§ **DESCRIPTION OF THE TASK**: Retype each record exactly.
__________
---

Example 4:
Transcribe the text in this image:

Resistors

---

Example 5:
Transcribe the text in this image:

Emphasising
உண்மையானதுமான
__________
§ **EXERCISE RESPONSE**:
---

Example 4:
Transcribe the text in this image:

Resistors

---

Example 5:
Transcribe the text in this image:

Emphasising
உண்மையானதுமான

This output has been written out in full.